* _PROBLEM TO SOLVE_: Each entry below should appear again exactly as written, without pictures.

* _Stored items_:
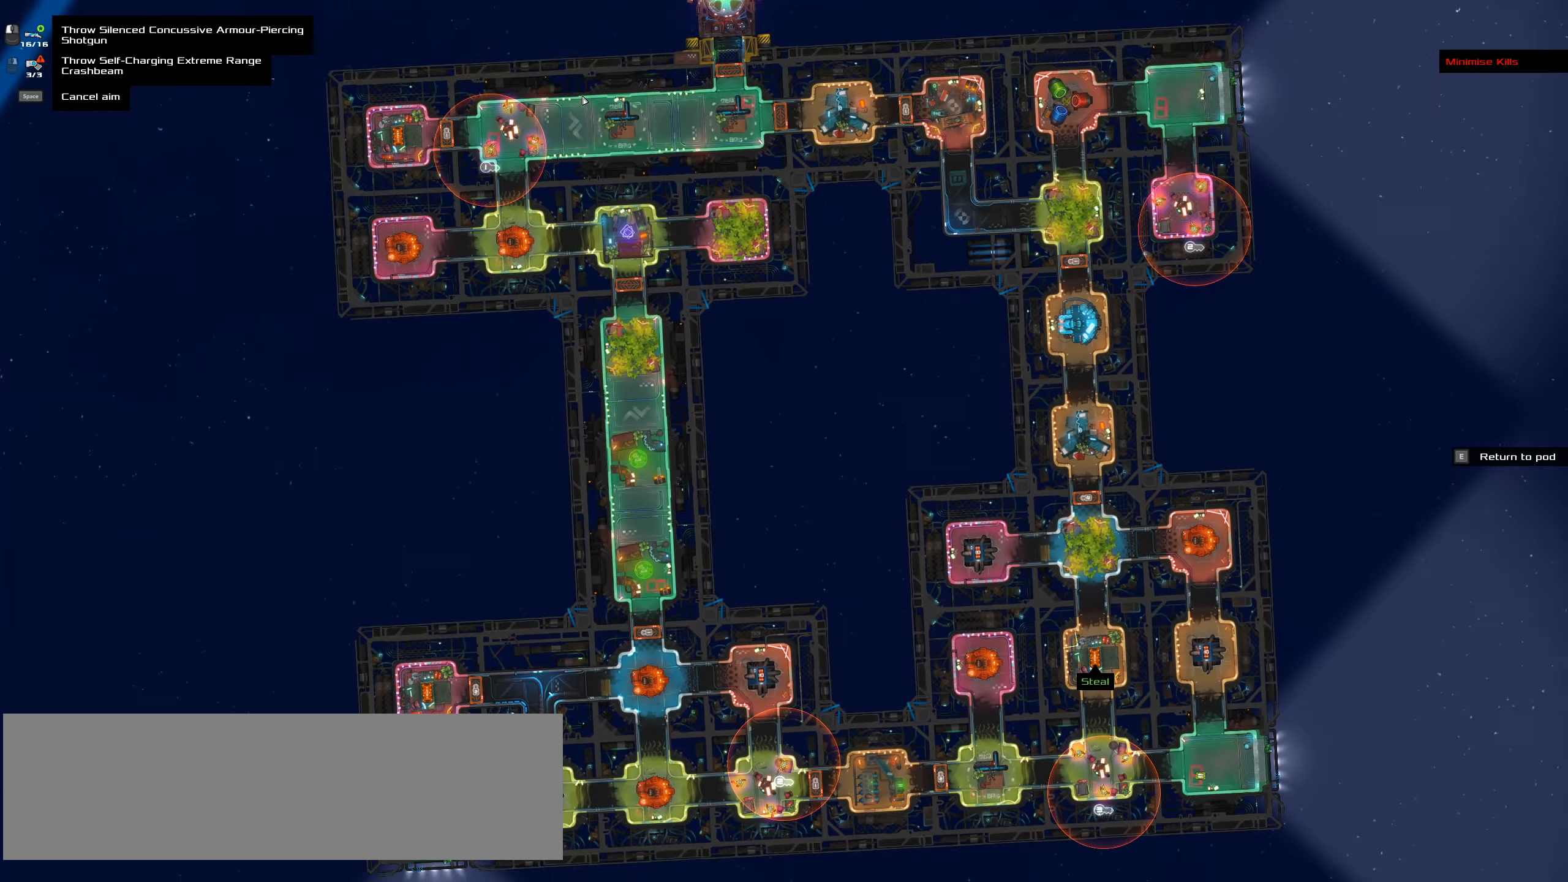
{"keys": [], "mouse": [], "events": [[200, "shift_l", "up"]]}
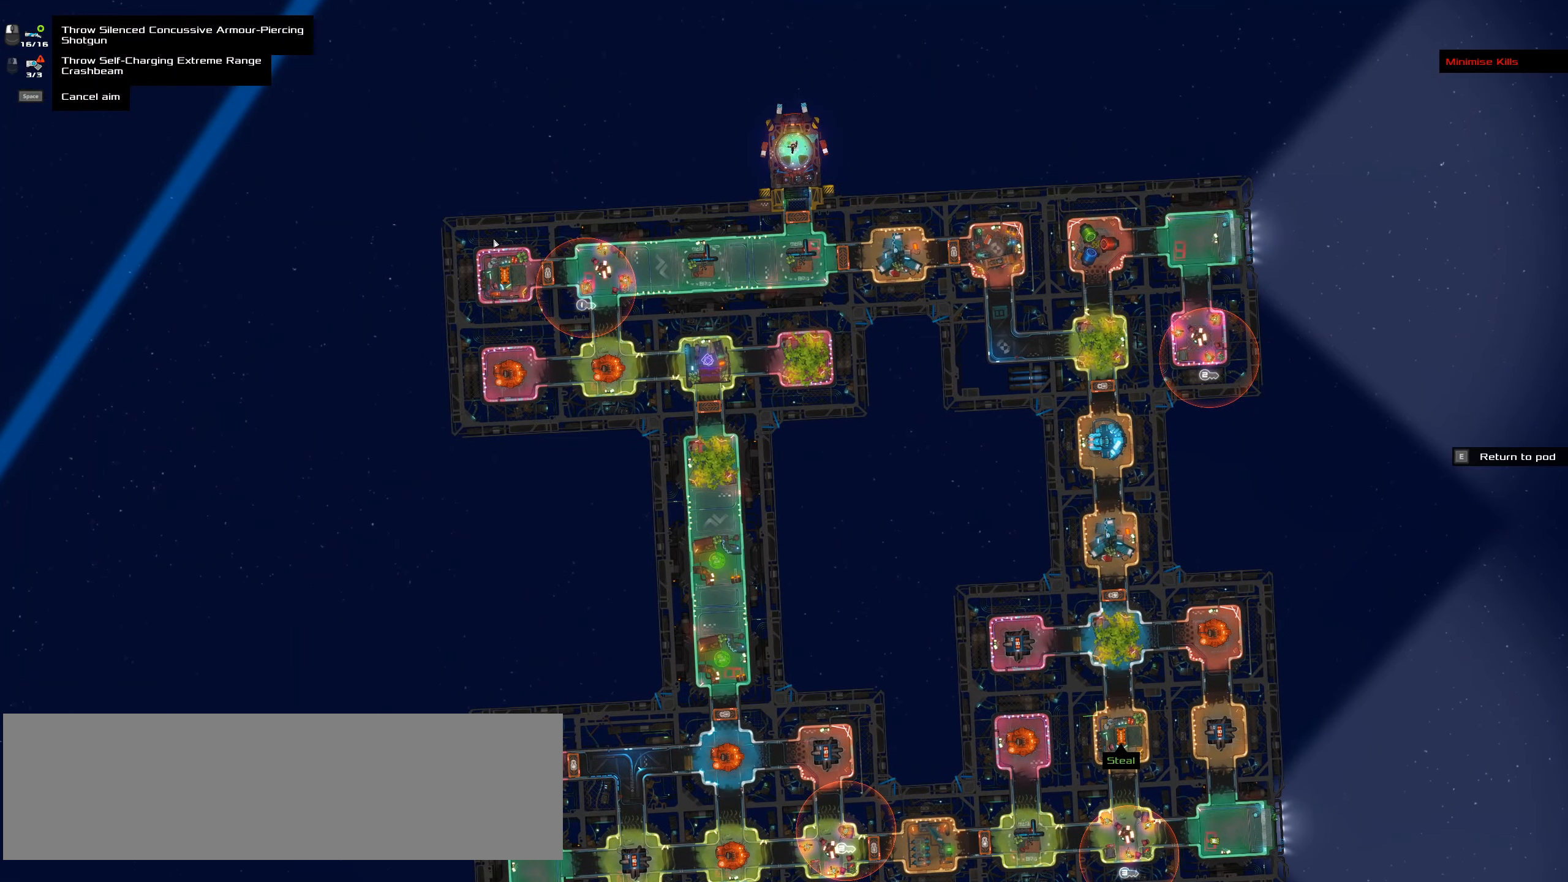
{"keys": [], "mouse": [], "events": []}
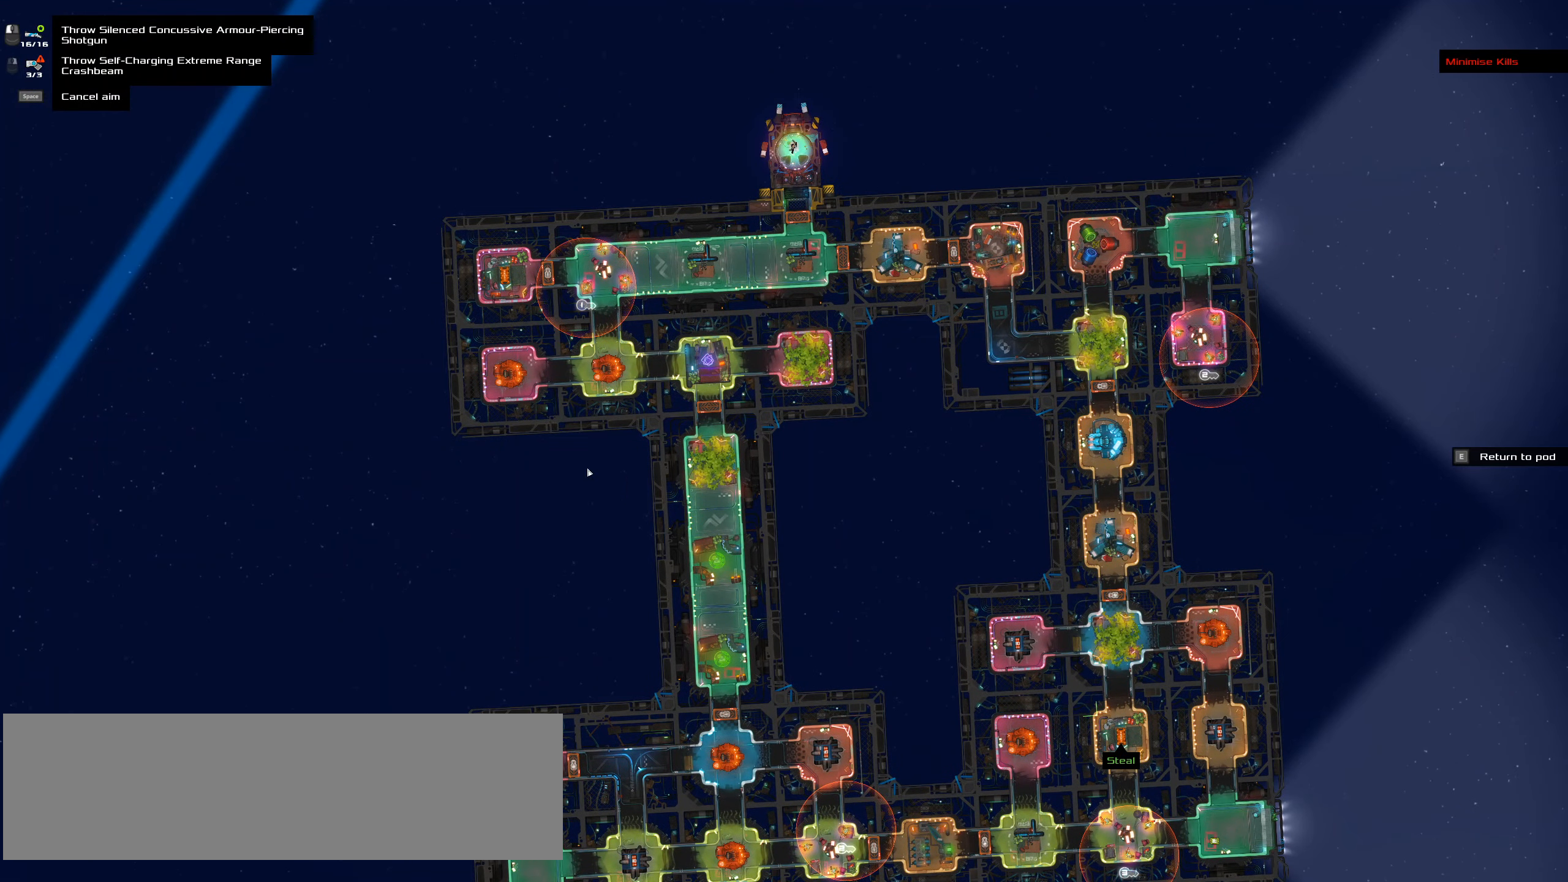
{"keys": [], "mouse": [], "events": [[83, "shift_l", "down"], [316, "shift_l", "up"]]}
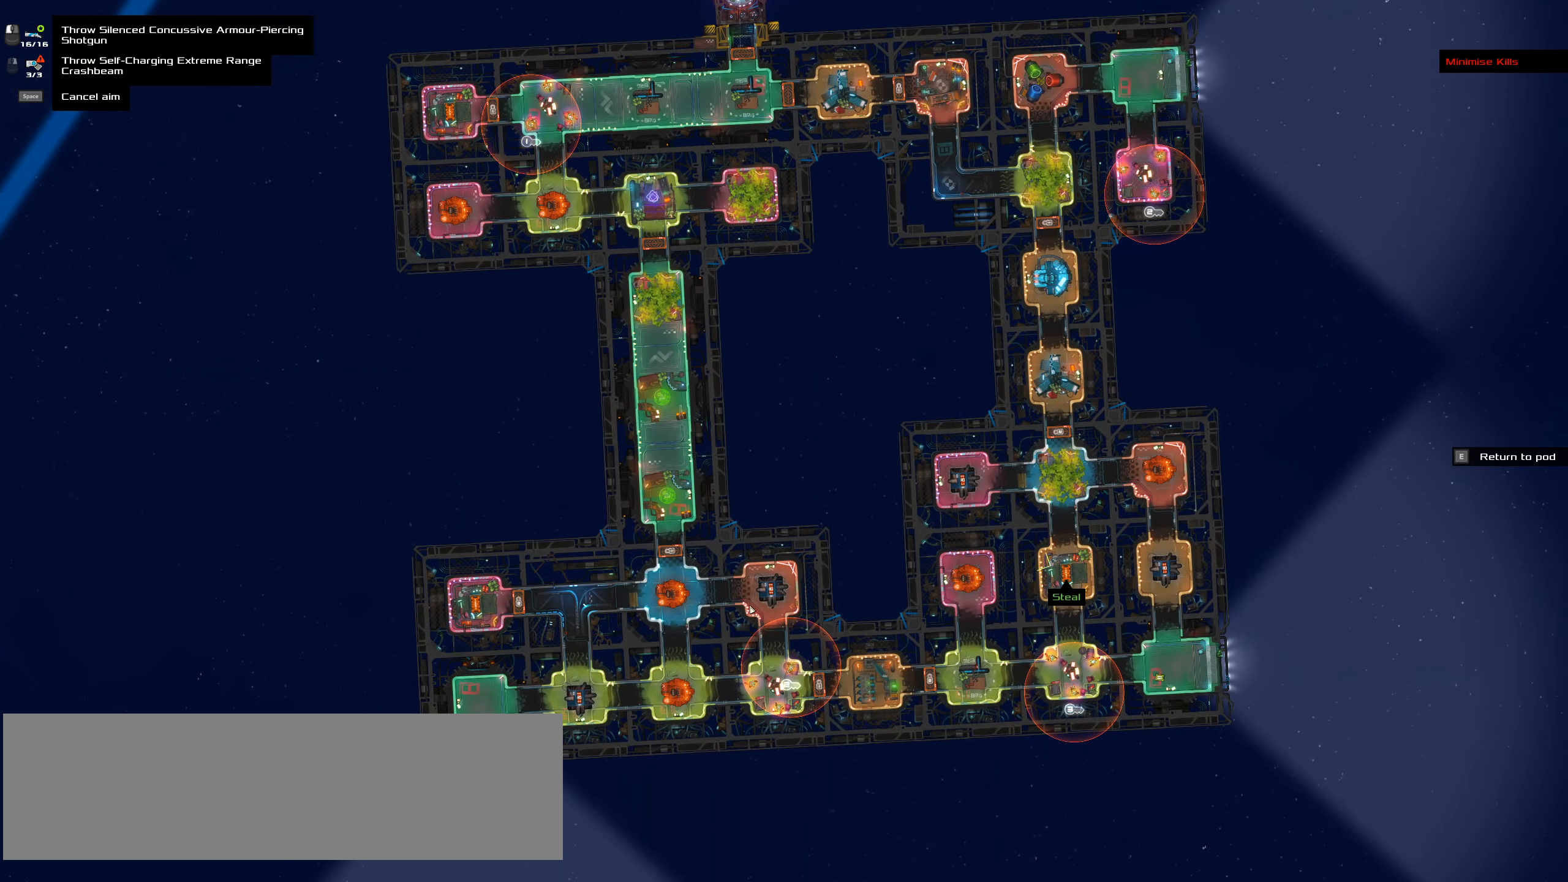
{"keys": [], "mouse": [], "events": []}
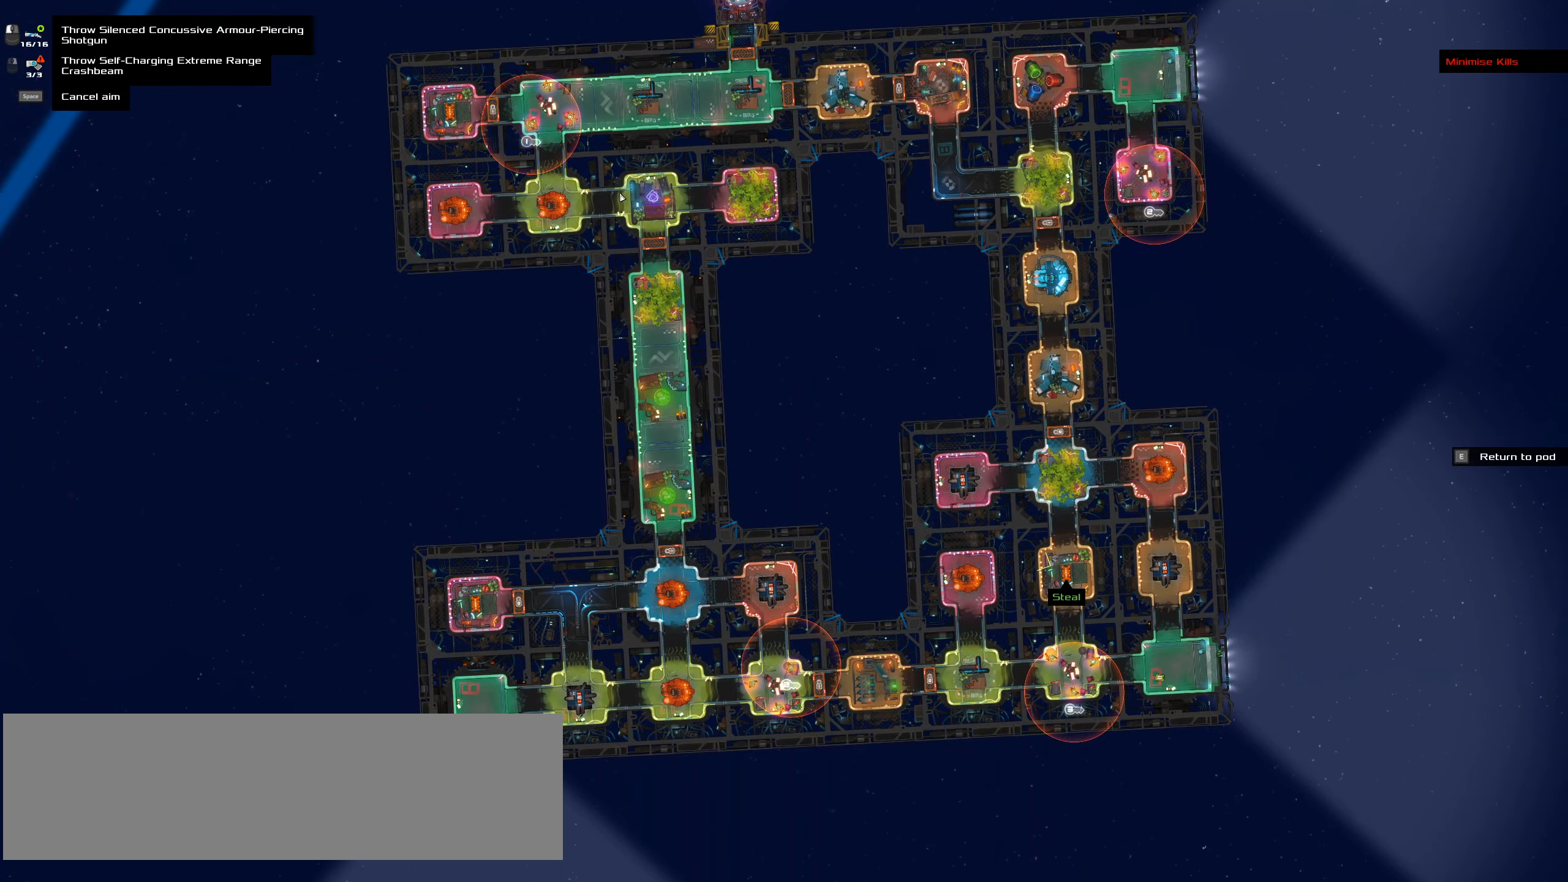
{"keys": [], "mouse": [], "events": []}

* _OUTPUT BELOW_:
{"keys": [], "mouse": [], "events": [[200, "shift_l", "up"]]}
{"keys": [], "mouse": [], "events": []}
{"keys": [], "mouse": [], "events": [[83, "shift_l", "down"], [316, "shift_l", "up"]]}
{"keys": [], "mouse": [], "events": []}
{"keys": [], "mouse": [], "events": []}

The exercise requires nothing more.